Economist Larry H. Summers in Kyiv, Ukraine on September 13, 2018 (Paparazza/Shutterstock.com)

On September 5, the U.S. Bureau of Labor Statistics (BLS) reported that in August, the United States had 4.3 percent unemployment. The U.S. is not in a recession, yet there are warning signs for the American economy.

Job creation, according to the BLS, is weak. And major economists like Paul Krugman and Robert Reich fear that President Donald Trump's steep new tariffs will lead to "stagflation" — a painful combination of inflation, high unemployment and weak economic growth that the U.S. suffered in the late 1970s and early 1980s.

Stagflation fears are addressed in a conversation between four economists — Larry H. Summers, Rebecca Patterson, Oren Cass and Jason Furman — published in Q&A form in the New York Times' opinion section on September 18.

Summers, who served as U.S. Treasury secretary under former President Bill Clinton and director of the National Economic Council (NEC) under former President Barack Obama, told the others, "I think we may be at the foothills of stagflation. I don't think tariff impacts have been fully felt or will be for some time, and confidence has more room to decline than to rise. I think inflation will surprise a bit on the high side. I suspect we are seeing unemployment and inflation forecasts both being revised up."

Furman noted that he shared "Larry's inflation concerns," adding, "Core inflation, excluding items like food and energy, has been running at a 3 percent rate. Some of that is tariffs, and they might be transitory. But even without tariffs, inflation is still running about 2.5 percent."

Patterson stressed that while some Americans are doing well economically, others are "struggling" to find work.

Patterson told Summers, Furman and Cass, "While overall economic growth has been fine, it is masking very different experiences for different parts of the population. High-income earners with homes and equities have rising levels of wealth and continue to spend.
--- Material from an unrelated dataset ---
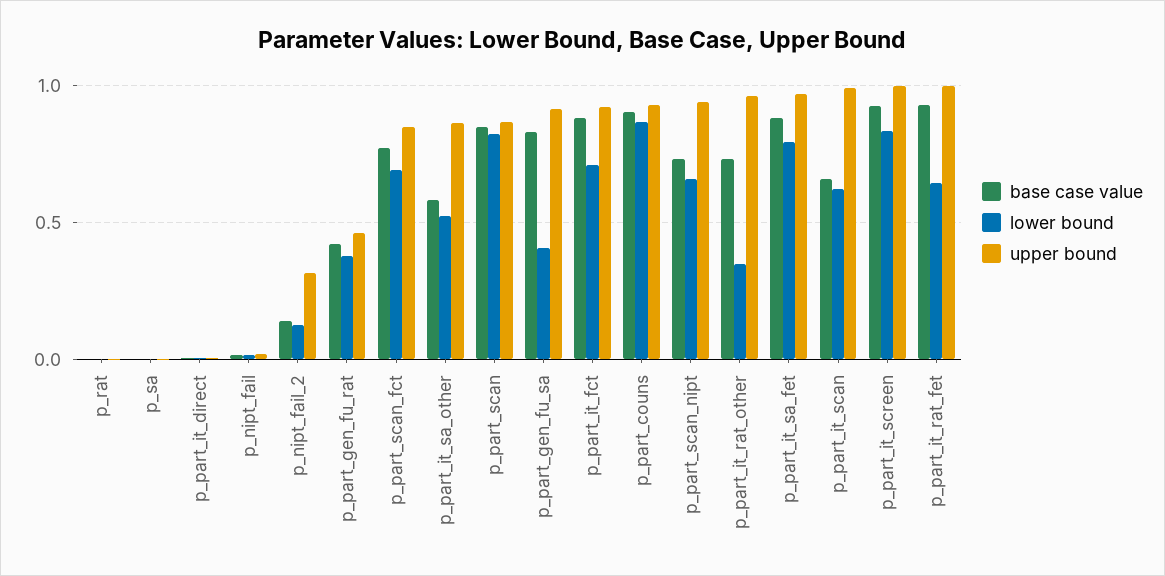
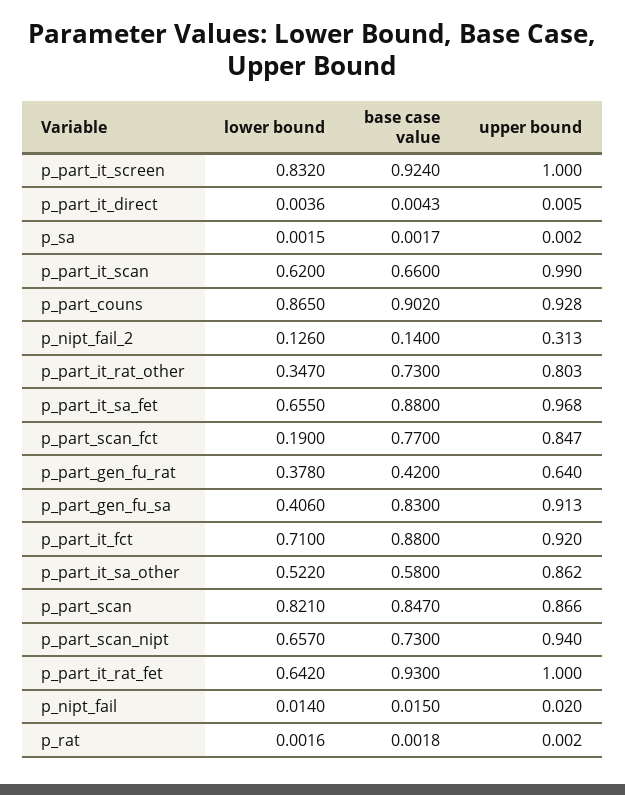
upper bound, p_part_gen_fu_rat: 0.45 -> 0.64
lower bound, p_part_scan_fct: 0.7 -> 0.19
upper bound, p_part_it_rat_other: 0.95 -> 0.803
lower bound, p_part_it_sa_fet: 0.8 -> 0.655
But young people just out of college, lower-income earners and retirees on fixed incomes are increasingly struggling, given high and still-rising prices, a stagnant job market and a lack of housing supply."

Cass, meanwhile, described himself as "the biggest optimist in the group."

Cass recalled, "When Ronald Reagan came into office in 1981, the Fed induced a sharp recession to tame stagflation. Even at the time, certainly in hindsight, people recognized that the short-term numbers were not the right measure."